Se souvient-on, par exemple, que « la chambre Front populaire (honte !) a/Voté contre le boycott des Jeux à/Berlin » ? Qu’à Mexico, sur le podium où Tommie Smith et John Carlos ont levé le poing, se trouvait, arrivé troisième, l’Australien « Peter Norman avec badge militant/“Project for Human Rights” pour ça il sera/Blackboulé plus jamais sélectionné à/ses obsèques Smith et Carlos ont posé/Sur le cercueil un gant noir et salué » ? Christian Prigent évoque la répression du soulèvement de Budapest à travers le footballeur Ferenc Puskás, passé aussitôt à l’Ouest pour jouer au Real Madrid. Les saillies autobiographiques ne manquant pas, on apprend que c’est à cette occasion que sa mère « furibarde a déchiré sa/Carte du Parti (pas papa _: il met ça/Sous son mouchoir morveux d’honte discipli/Nerf et ça lui torticole à fond le ki/Ki cocu pas content d’malheureuse con/Science_ ».

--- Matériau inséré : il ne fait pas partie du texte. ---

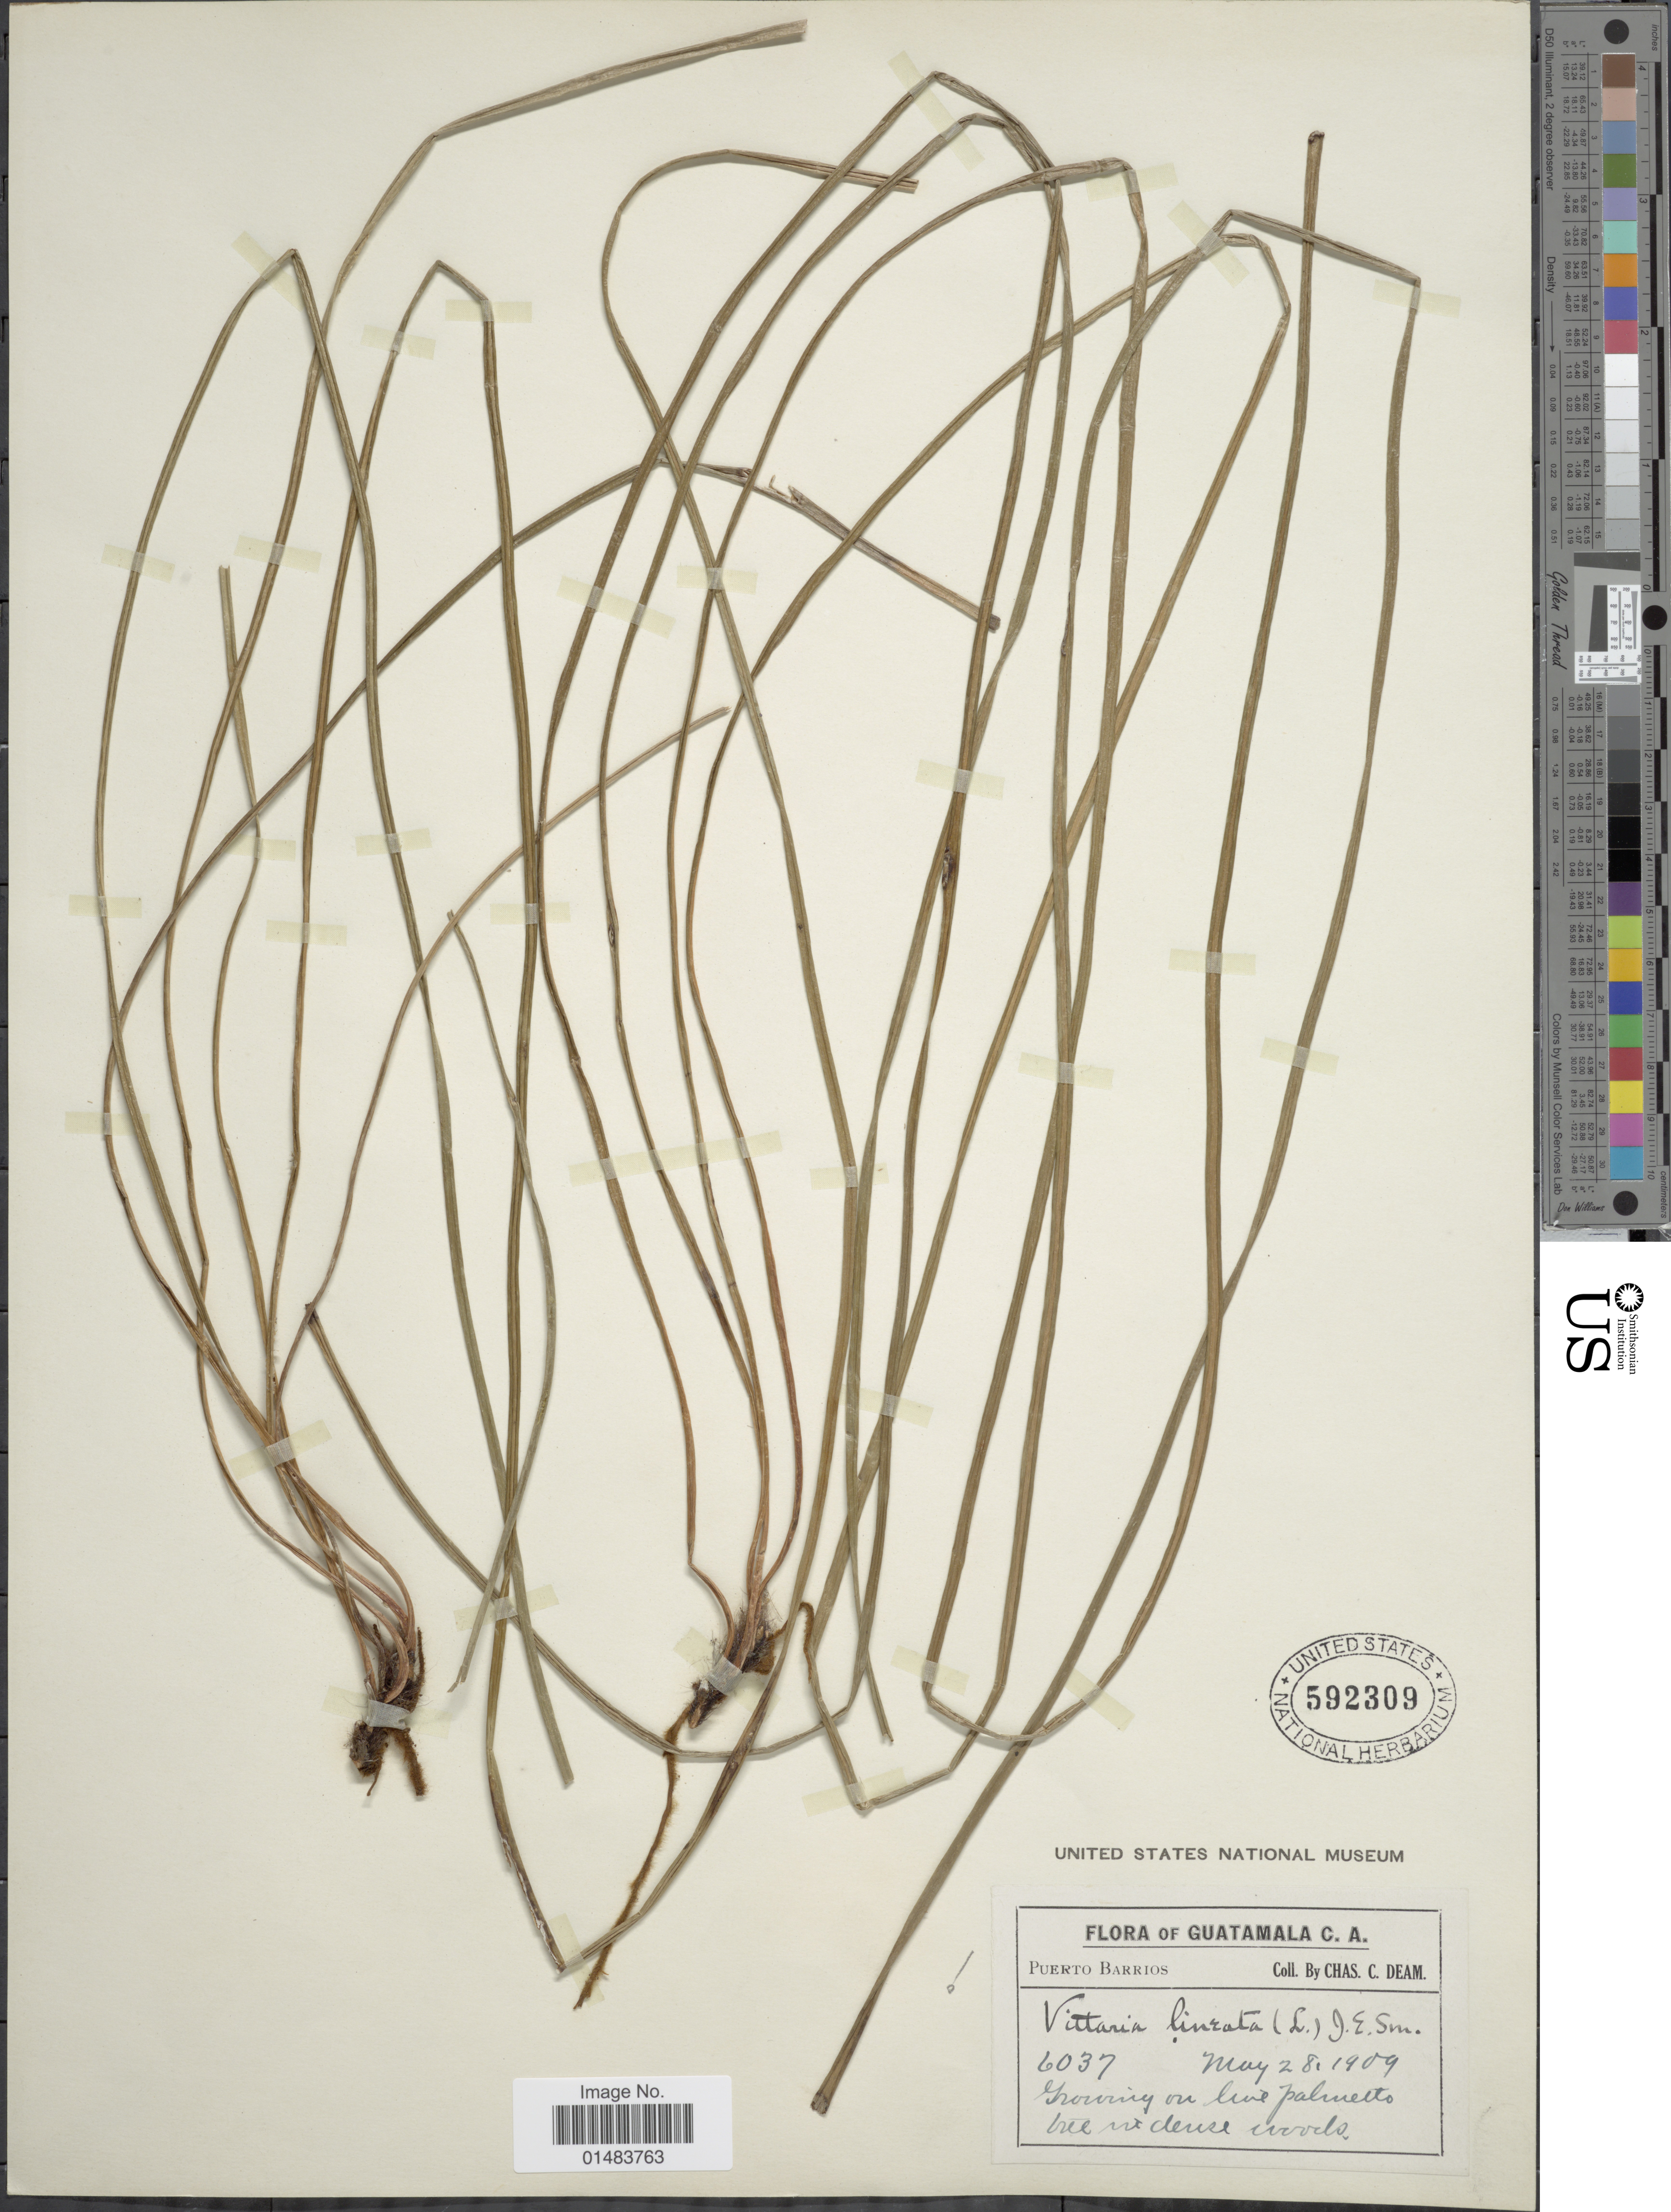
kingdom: Plantae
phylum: Tracheophyta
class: Polypodiopsida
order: Polypodiales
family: Pteridaceae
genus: Vittaria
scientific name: Vittaria lineata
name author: (L.) Sm.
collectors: C. C. Deam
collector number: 6037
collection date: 1909-05-28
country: Guatemala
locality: Flora of Guatemala, Growing on live palmetto tree in dense woods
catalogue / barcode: US 592309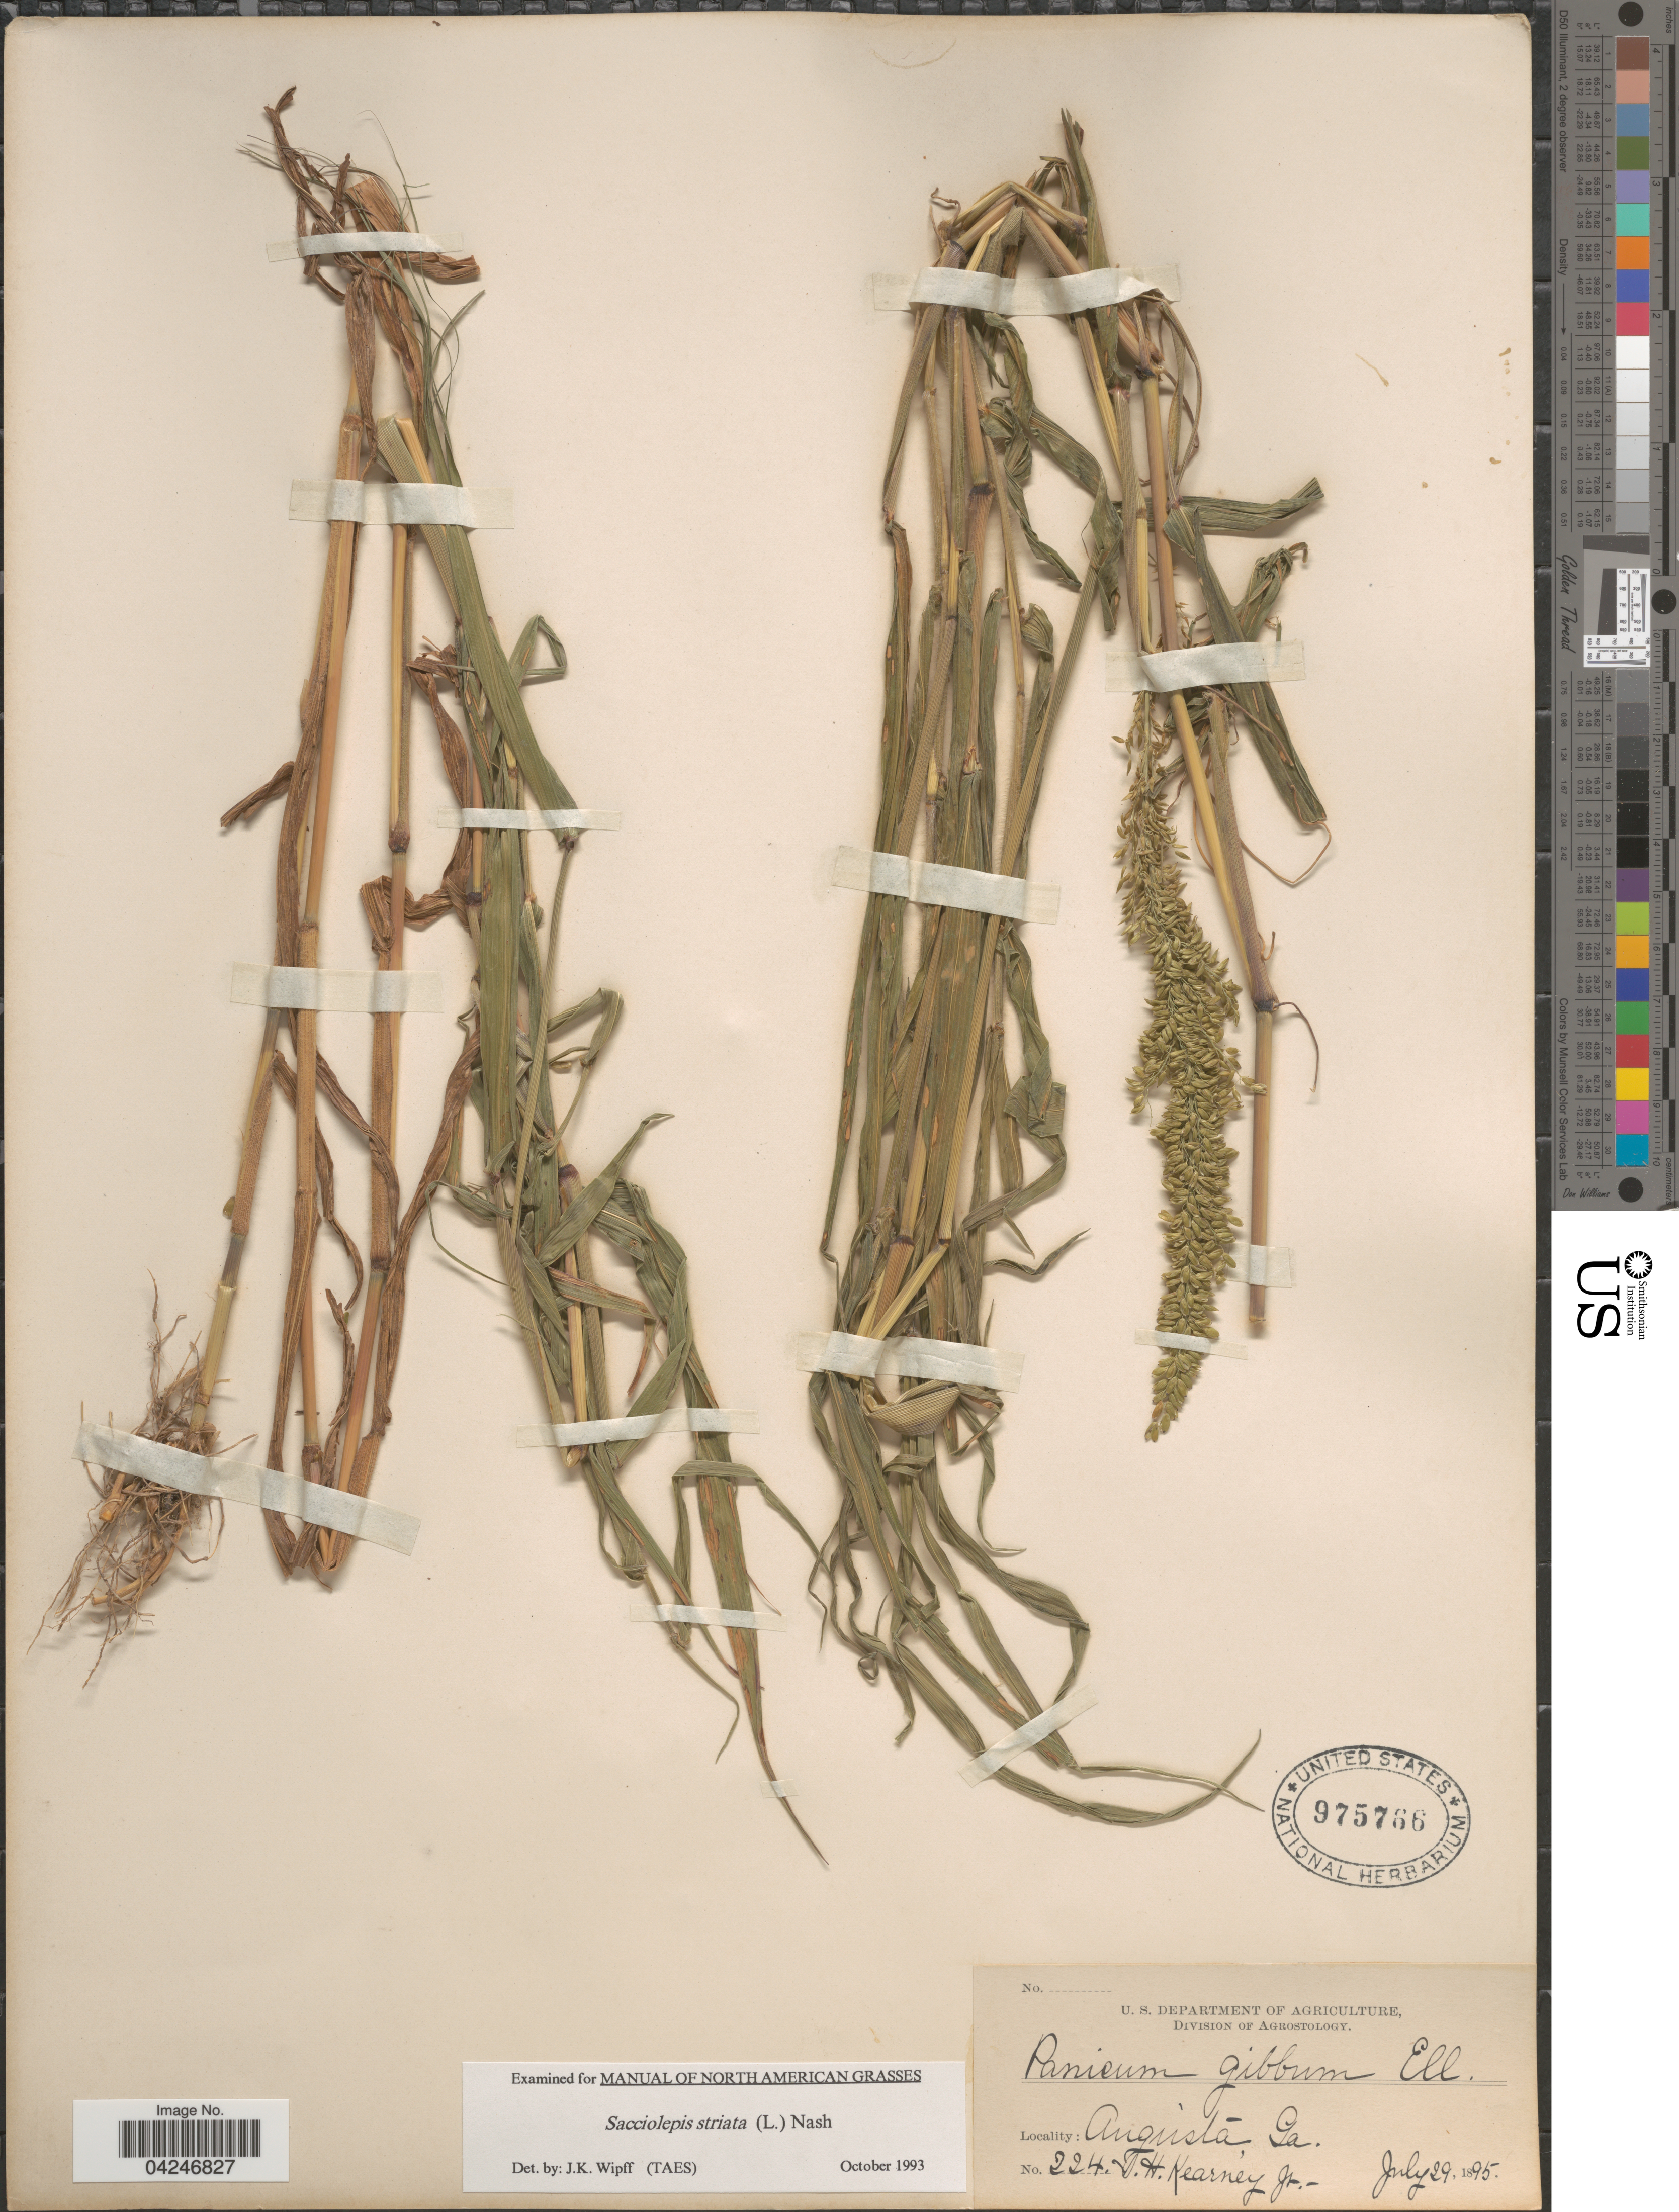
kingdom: Plantae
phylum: Tracheophyta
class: Liliopsida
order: Poales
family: Poaceae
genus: Sacciolepis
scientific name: Sacciolepis striata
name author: (L.) Nash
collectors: T. H. Kearney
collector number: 224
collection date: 1895-07-29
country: United States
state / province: Georgia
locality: Augusta.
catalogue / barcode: US 975766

Gino Bartali, le « pecnot » Résistant, et Rachid Mekhloufi, joueur de Saint-Étienne parti en tournée sous les couleurs de l’équipe du FLN, font aussi partie du panthéon de l’auteur. Ces deux portraits comptant parmi les plus réussis : le premier intègre quelques bribes d’une chanson de Paolo Conte sur Bartali et a pour contraste une description de la personnalité flamboyante de Fausto Coppi ; le second dresse une fresque politique en accéléré de la guerre d’Algérie jusqu’à notre présent d’attentats.

Chino aime le sport est sans aucun doute une bonne porte d’entrée pour qui ne connaîtrait pas le travail de Christian Prigent – et celui-ci aide son lecteur ignorant en sport par des notes didactiques sur chaque champion. Son œuvre est aujourd’hui considérable, même si elle est encore aujourd’hui tenue relativement à l’écart par les médias. Pour en prendre la mesure, la lecture des actes du colloque de Cerisy qui lui a été consacré en 2014 s’avérera profitable. Christian Prigent _: trou(v)er sa langue_ en est le titre, car rien n’est plus nécessaire pour le poète.

Bénédicte Gorrillot, qui, avec Fabrice Thumerel, a dirigé cet ouvrage, rappelle cette citation de l’auteur de Chino aime le sport : « Les œuvres ont [pour charge] de “trouver une langue” […] Que veut dire “trouver une langue” ?, sinon verbaliser autrement l’expérience que nous faisons du monde où nous vivons comme du monde qui vit en nous ? » (dans L’Illisibilité en question, Presses universitaire du Septentrion, 2014).

S’il répond aux exigences de la recherche, ce gros volume est non seulement stimulant mais très plaisant. D’abord parce qu’il traque les questions essentielles posées par l’œuvre prigentienne tout en en suscitant d’autres. Aussi parce qu’il réunit des auteurs d’horizons divers : universitaires, critiques, écrivains, artistes, cinéaste… Et des poètes, dont certains sont des amis de longue date, comme Jean-Pierre Verheggen. Celui-ci livre une correspondance de Christian Prigent radicalement décoiffante sur le monde littéraire. Où on peut lire aussi : « Je suis un chemin. Il vaut ce qu’il vaut. C’est à prendre ou à laisser ». Eh bien, on prend !

[1] Les deux livres chez POL.

Chino aime le sport, Christian Prigent, POL, 174 p., 18 euros.

Christian Prigent : trou(v)er sa langue, avec des inédits de Christian Prigent, sous la direction de Bénédicte Gorrillot et Fabrice Thumerel, Hermann, 548 p., 34 euros.

À lire aussi, de passionnants carnets de travail : Ça tourne, Christian Prigent, L’Ollave, 65 p., 14 euros.

Ainsi que : La contre-attaque, sous la direction d’Alain Jugnon, Poncerq, 280 p, 18 euros.